Machine learning model reliably predict sgRNA activities. (A) Schematic of machine learning dataset and algorithm. Three machine learning models (Cas9, eSpCas9 and Cas9 (ΔrecA)) were constructed, respectively. 80% sgRNAs of the relevant dataset was used as the training set by five fold cross-validation to train the model. We reserved 20% of the sgRNAs in each set (Cas9, eSpCas9 and Cas9 (ΔrecA)) as the test set to measure the generalization ability of each model to predict unseen data.
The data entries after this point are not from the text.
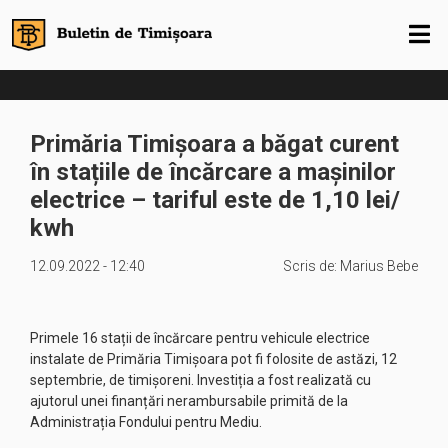
Primăria Timișoara a băgat curent
în stațiile de încărcare a mașinilor
electrice – tariful este de 1,10 lei/
kwh
12.09.2022 - 12:40
Scris de:
Marius Bebe
Primele 16 stații de încărcare pentru vehicule electrice
instalate de Primăria Timișoara pot fi folosite de astăzi, 12
septembrie, de timișoreni. Investiția a fost realizată cu
ajutorul unei finanțări nerambursabile primită de la
Administrația Fondului pentru Mediu.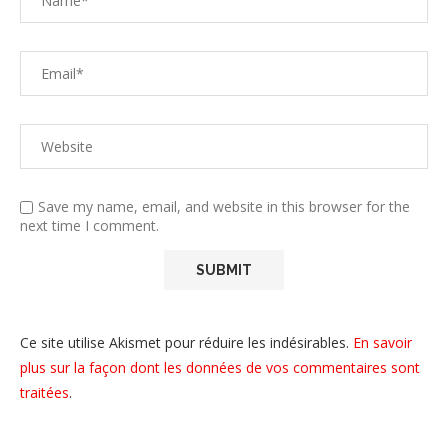
Save my name, email, and website in this browser for the
next time I comment.
Ce site utilise Akismet pour réduire les indésirables.
En savoir
plus sur la façon dont les données de vos commentaires sont
traitées
.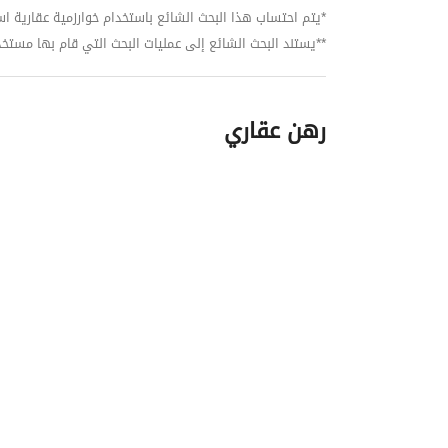
*يتم احتساب هذا البحث الشائع باستخدام خوارزمية عقارية استنا
**يستند البحث الشائع إلى عمليات البحث التي قام بها مستخدمي بي
رهن عقاري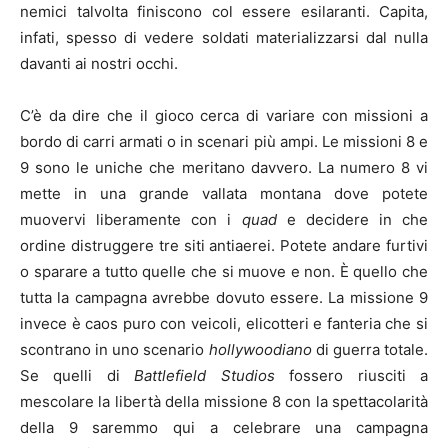
nemici talvolta finiscono col essere esilaranti. Capita,
infati, spesso di vedere soldati materializzarsi dal nulla
davanti ai nostri occhi.
C’è da dire che il gioco cerca di variare con missioni a
bordo di carri armati o in scenari più ampi. Le missioni 8 e
9 sono le uniche che meritano davvero. La numero 8 vi
mette in una grande vallata montana dove potete
muovervi liberamente con i
quad
e decidere in che
ordine distruggere tre siti antiaerei. Potete andare furtivi
o sparare a tutto quelle che si muove e non. È quello che
tutta la campagna avrebbe dovuto essere. La missione 9
invece è caos puro con veicoli, elicotteri e fanteria che si
scontrano in uno scenario
hollywoodiano
di guerra totale.
Se quelli di
Battlefield Studios
fossero riusciti a
mescolare la libertà della missione 8 con la spettacolarità
della 9 saremmo qui a celebrare una campagna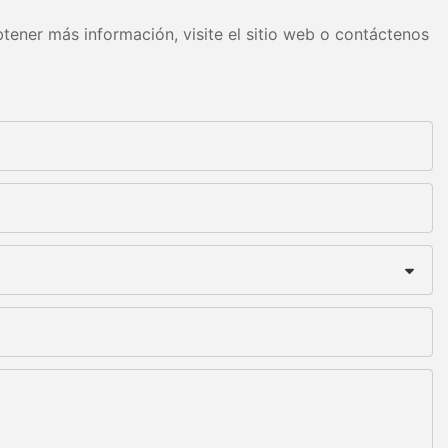
tener más información, visite el sitio web o contáctenos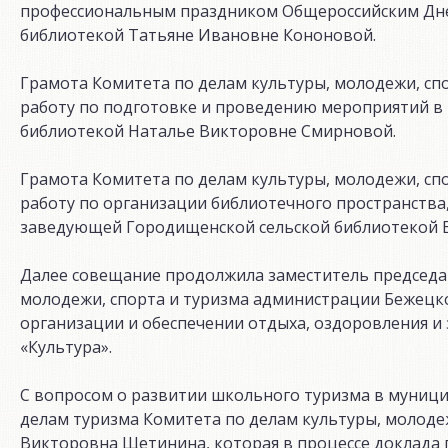
профессиональным праздником Общероссийским Дне
библиотекой Татьяне Ивановне Кононовой.
Грамота Комитета по делам культуры, молодежи, сп
работу по подготовке и проведению мероприятий в
библиотекой Наталье Викторовне Смирновой.
Грамота Комитета по делам культуры, молодежи, сп
работу по организации библиотечного пространства,
заведующей Городищенской сельской библиотекой 
Далее совещание продолжила заместитель председат
молодежи, спорта и туризма администрации Бежецко
организации и обеспечении отдыха, оздоровления и 
«Культура».
С вопросом о развитии школьного туризма в муници
делам туризма Комитета по делам культуры, молоде
Викторовна Щетинина, которая в процессе доклада 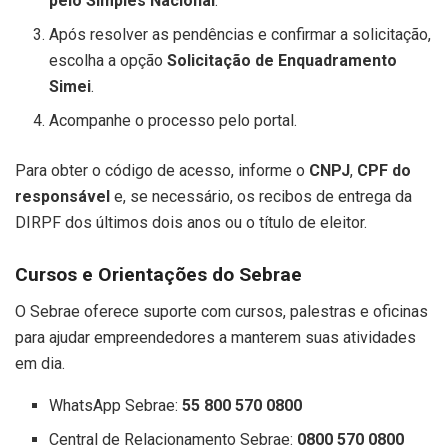
pelo Simples Nacional
.
Após resolver as pendências e confirmar a solicitação,
escolha a opção
Solicitação de Enquadramento
Simei
.
Acompanhe o processo pelo portal.
Para obter o código de acesso, informe o
CNPJ
,
CPF do
responsável
e, se necessário, os recibos de entrega da
DIRPF dos últimos dois anos ou o título de eleitor.
Cursos e Orientações do Sebrae
O Sebrae oferece suporte com cursos, palestras e oficinas
para ajudar empreendedores a manterem suas atividades
em dia.
WhatsApp Sebrae:
55 800 570 0800
Central de Relacionamento Sebrae:
0800 570 0800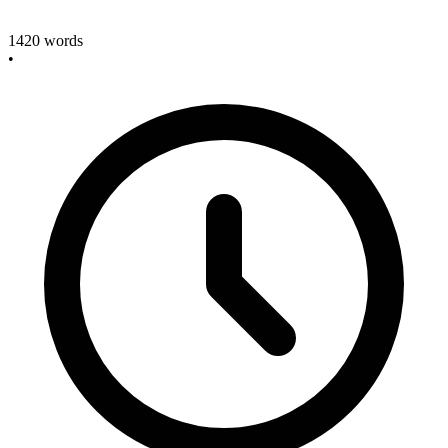
1420
words
•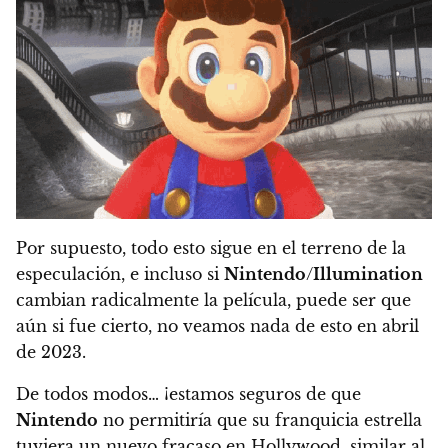
Por supuesto, todo esto sigue en el terreno de la
especulación, e incluso si
Nintendo
/
Illumination
cambian radicalmente la película, puede ser que
aún si fue cierto, no veamos nada de esto en abril
de 2023.
De todos modos…
¡estamos seguros de que
Nintendo
no permitiría que su franquicia estrella
tuviera un nuevo fracaso en Hollywood, similar al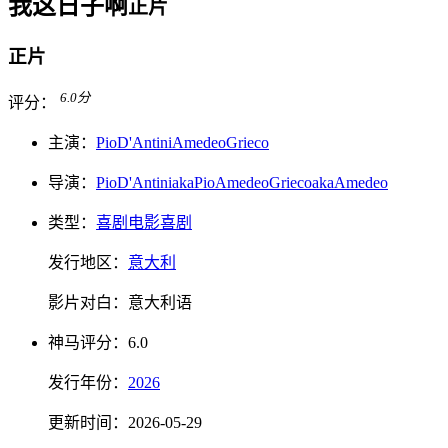
我这日子啊
正片
正片
6.0
分
评分：
主演：
Pio
D'
Antini
Amedeo
Grieco
导演：
Pio
D'
Antini
aka
Pio
Amedeo
Grieco
aka
Amedeo
类型：
喜剧电影
喜剧
发行地区：
意大利
影片对白：
意大利语
神马
评分：
6.0
发行
年份：
2026
更新时间：
2026-05-29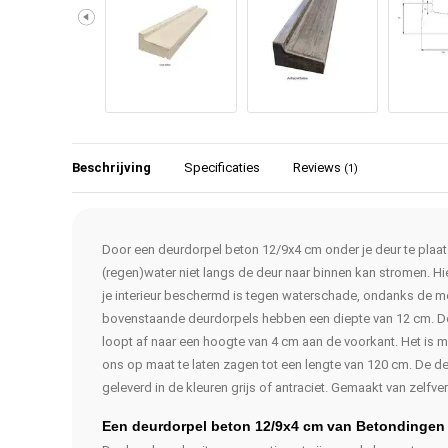
Beschrijving
Specificaties
Reviews
(1)
Door een deurdorpel beton 12/9x4 cm onder je deur te plaat
(regen)water niet langs de deur naar binnen kan stromen. Hi
je interieur beschermd is tegen waterschade, ondanks de m
bovenstaande deurdorpels hebben een diepte van 12 cm. De
loopt af naar een hoogte van 4 cm aan de voorkant. Het is
ons op maat te laten zagen tot een lengte van 120 cm. De 
geleverd in de kleuren grijs of antraciet. Gemaakt van zelfv
Een deurdorpel beton 12/9x4 cm van Betondingen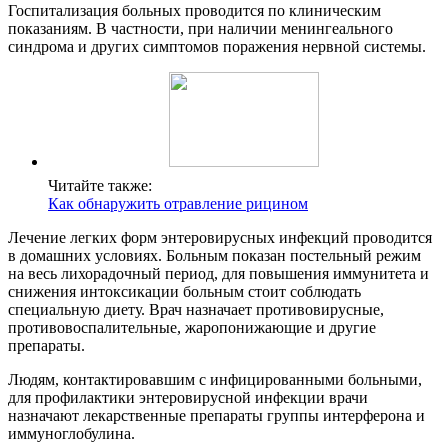
Госпитализация больных проводится по клиническим
показаниям. В частности, при наличии менингеального
синдрома и других симптомов поражения нервной системы.
Читайте также:
Как обнаружить отравление рицином
Лечение легких форм энтеровирусных инфекций проводится
в домашних условиях. Больным показан постельный режим
на весь лихорадочный период, для повышения иммунитета и
снижения интоксикации больным стоит соблюдать
специальную диету. Врач назначает противовирусные,
противовоспалительные, жаропонижающие и другие
препараты.
Людям, контактировавшим с инфицированными больными,
для профилактики энтеровирусной инфекции врачи
назначают лекарственные препараты группы интерферона и
иммуноглобулина.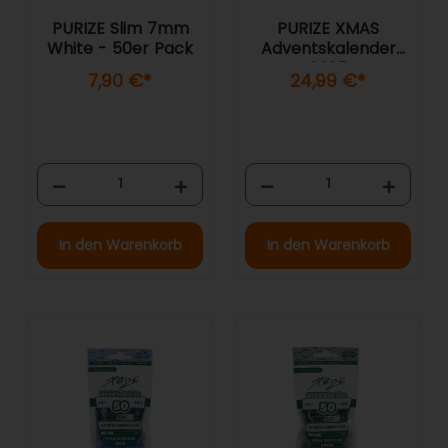
PURIZE Slim 7mm
PURIZE XMAS
White - 50er Pack
Adventskalender
2025
7,90 €
*
24,99 €
*
In den Warenkorb
In den Warenkorb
We extracted 425 features for each sgRNA. Five varieties of machine models are trained for each dataset (Cas9, eSpCas9 and Cas9 (ΔrecA)) and gradient boosting regression tree is found generally to perform best. (B) Comparison of the different models. Using fivefold cross-validation, the models were trained with the training set by 5-fold cross-validation. The bar plot shows the mean ± s.d. for the Spearman correlation coefficient between predicted and measured sgRNA activity scores (n = 5). (C) Comparison of the generalization ability of different varieties of models. Models were trained on the intact training set with fixed parameters optimized during cross-validation. The Spearman correlation coefficient is shown for the predicted and measured sgRNA activity scores in the test set. (D) The generalization ability of the trained model was further validated by predicting activities from a dataset obtained from an independent sgRNA library and experiment. One additional sgRNA activity dataset (the same as that in Figure 2C) was constructed by screening the tiling library (2640 sgRNAs passed quality control, including 901 members that were also present in the genome-wide library) using the same protocol. Predictions of sgRNA activity from this dataset based on the eSpCas9 model trained on all the available data (training plus test set in (A)) are plotted against experimentally obtained scores. Each point on the plots represents a unique sgRNA and color denotes the scatter density. Spearman correlation coefficient: 0.6329, P = 10−294.8.